Here’s how to do this:
for param in transfer_learner.pretrained_model.parameters():
param.requires_grad = False
The training loop is very standard:
import torch.optim as optim
from torch.nn.utils.rnn import pad_sequence
import random
BATCH_SIZE = 128
EPOCHS = 100
optimizer = optim.Adam(transfer_learner.parameters(), lr=0.001)
loss_fn = nn.CrossEntropyLoss()
data = list(zip(encoded_corpus, labels))
for epoch in range(EPOCHS):
optimizer.zero_grad()
# X and y are lists of tensors
X, y = zip(*random.choices(data, k=BATCH_SIZE))
# padding joins the lists into a single tensor
# of shape (BATCH_SIZE, max(sentence_len))
# by inserting padding tokens
padded_X = pad_sequence(X, batch_first=True, padding_value=0)
attn_mask = (padded_X != 0)
padded_y = pad_sequence(y, batch_first=True, padding_value=0)
pred_y = transfer_learner(padded_X, attention_mask=attn_mask)
# when computing the loss, we need to omit
# the padding tokens from the computation
loss = loss_fn(pred_y[attn_mask], padded_y[attn_mask])
loss.backward()
optimizer.step()
We see good convergence during training:
Predictions
Finally, let’s generate some predictions with this model. Here’s a convenience function that bundles up the tokenization/encoding, prediction, and decoding steps:
def predict(txt: str) -> list[str]:
input_ids = tokenizer.encode(txt, return_tensors='pt')
with torch.no_grad():
preds = torch.softmax(
transfer_learner(input_ids),
dim=-1
)[0].argmax(dim=-1)
return [letters[i - 1] if i != 0 else '' for i in preds]
And a few examples to close things out.
The first one is promising:
predict("This is a test!")
# returns ['', 't', 'i', 'a', 't', '', '']
The second, not so much!
predict("The quick brown fox jumped over the lazy dog")
# returns ['', 't', '', '', '', '', 'o', 't', '', '', '']

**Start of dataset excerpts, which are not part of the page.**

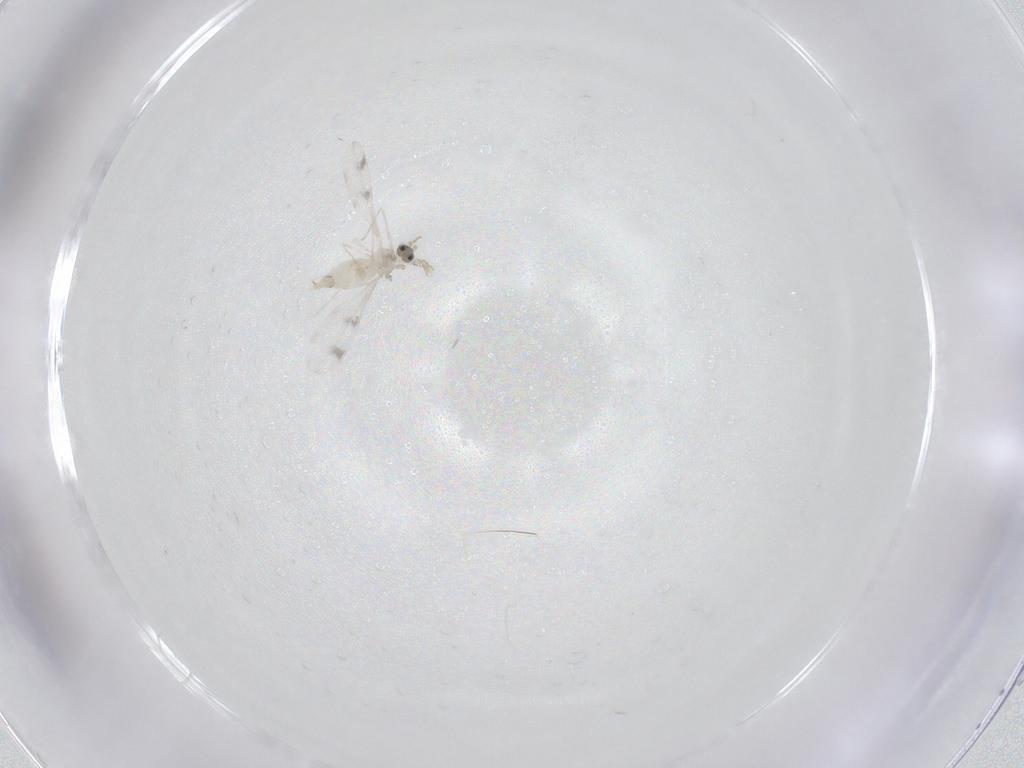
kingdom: Animalia
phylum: Arthropoda
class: Insecta
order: Diptera
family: Cecidomyiidae
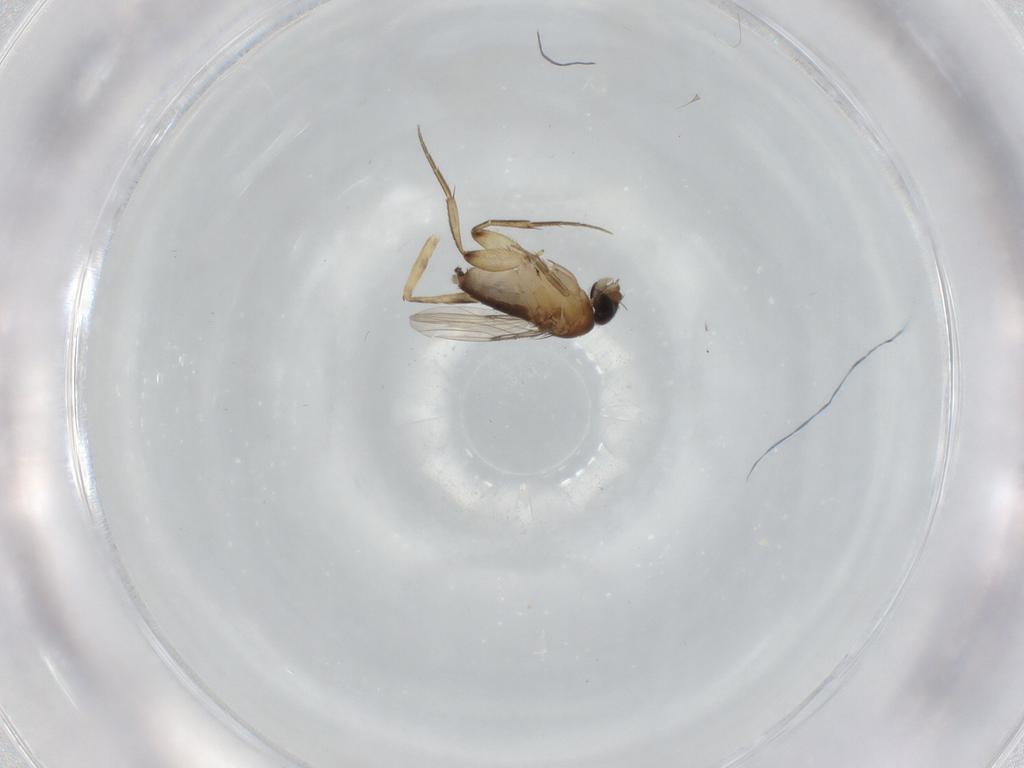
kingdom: Animalia
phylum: Arthropoda
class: Insecta
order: Diptera
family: Phoridae
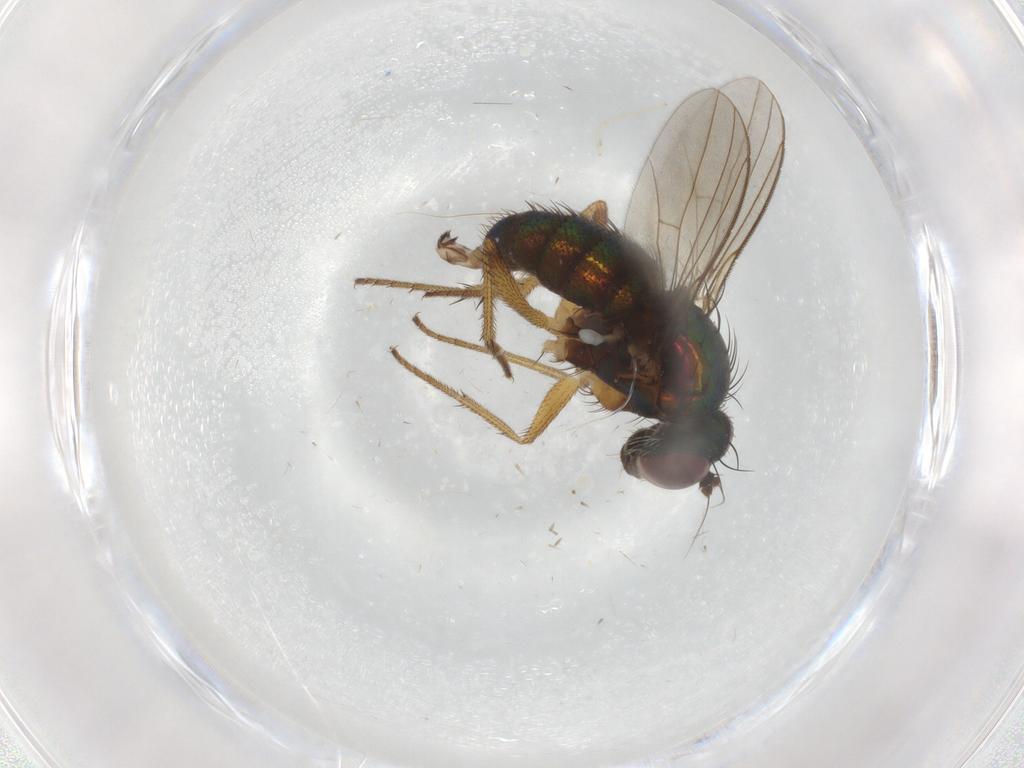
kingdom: Animalia
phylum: Arthropoda
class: Insecta
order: Diptera
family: Dolichopodidae
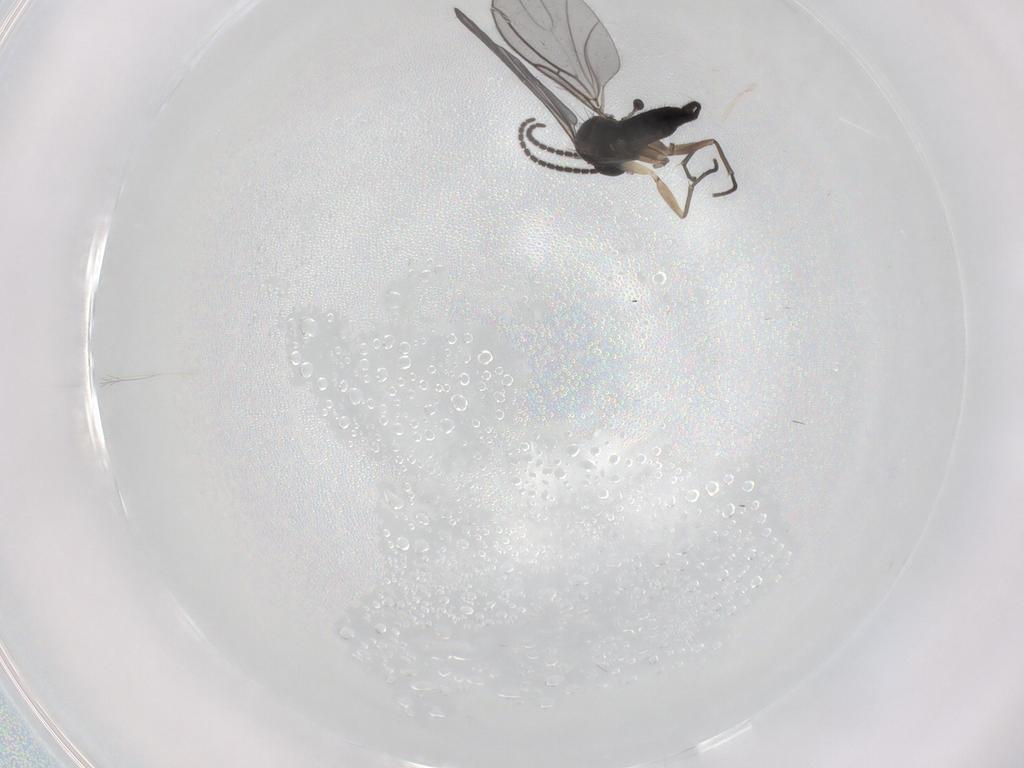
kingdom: Animalia
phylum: Arthropoda
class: Insecta
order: Diptera
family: Sciaridae
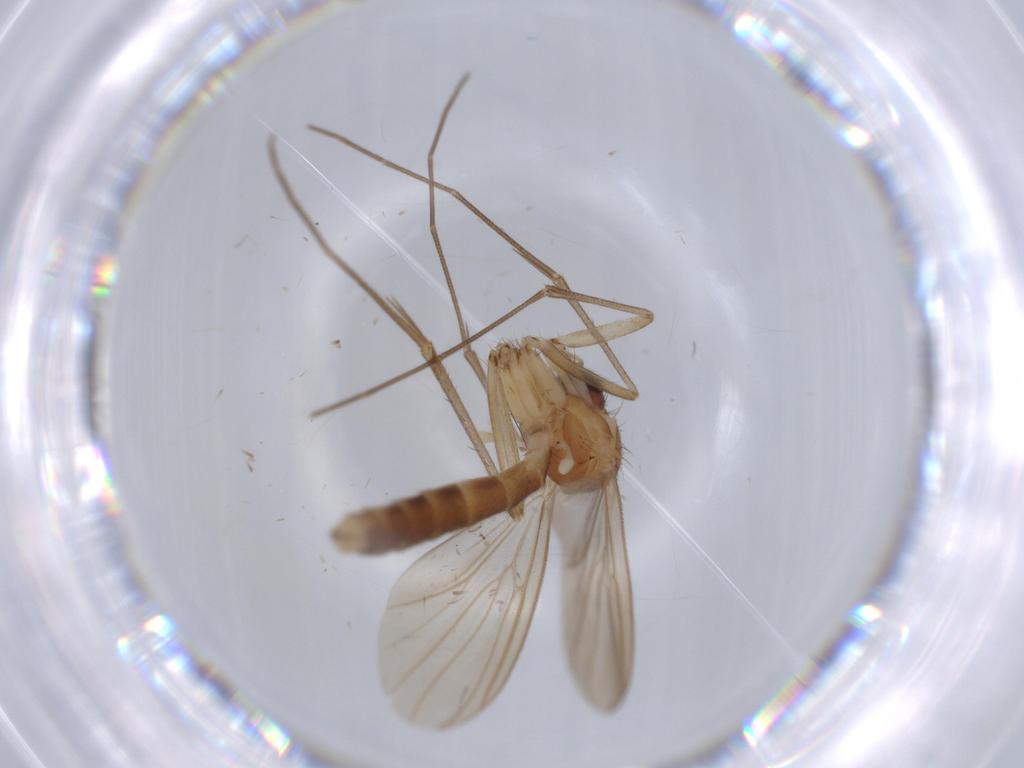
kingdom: Animalia
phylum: Arthropoda
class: Insecta
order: Diptera
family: Mycetophilidae
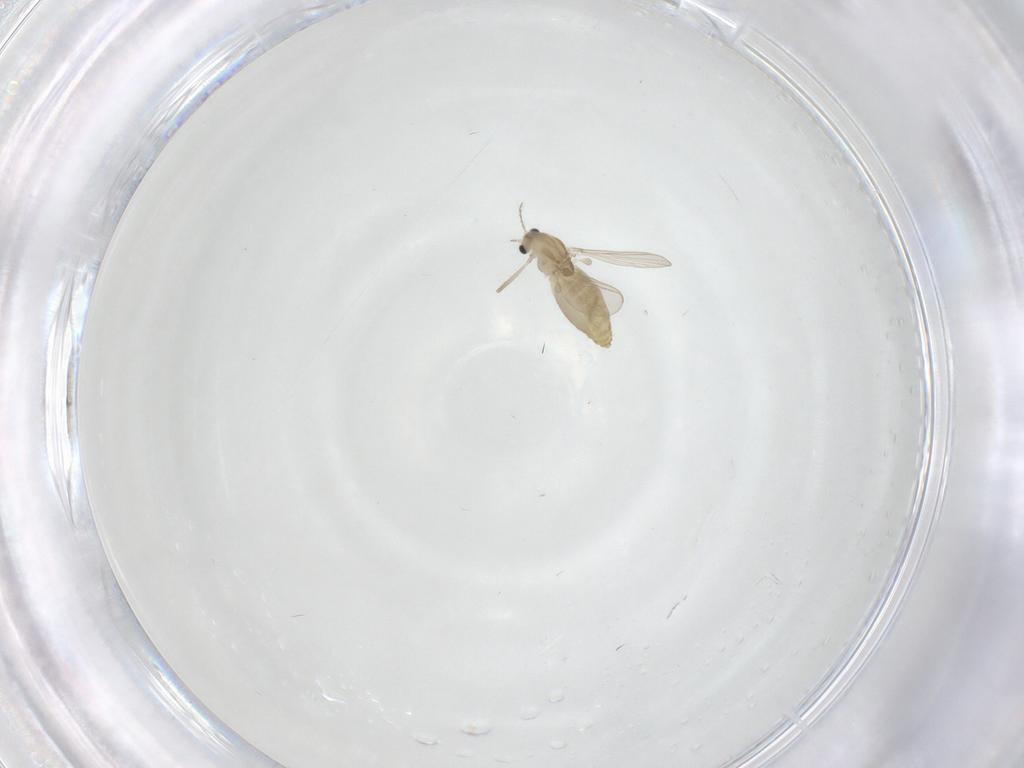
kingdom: Animalia
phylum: Arthropoda
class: Insecta
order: Diptera
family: Chironomidae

These results are not entirely surprising: the
is probably the most common word in the English language, so there are likely many examples in the training set.
On the other hand, lazy
appears only twice in the entire text of Moby-Dick—it is quite plausible that it did not show up in our training loop at all!
And the great shroud of the sea rolled on as it rolled five thousand years ago.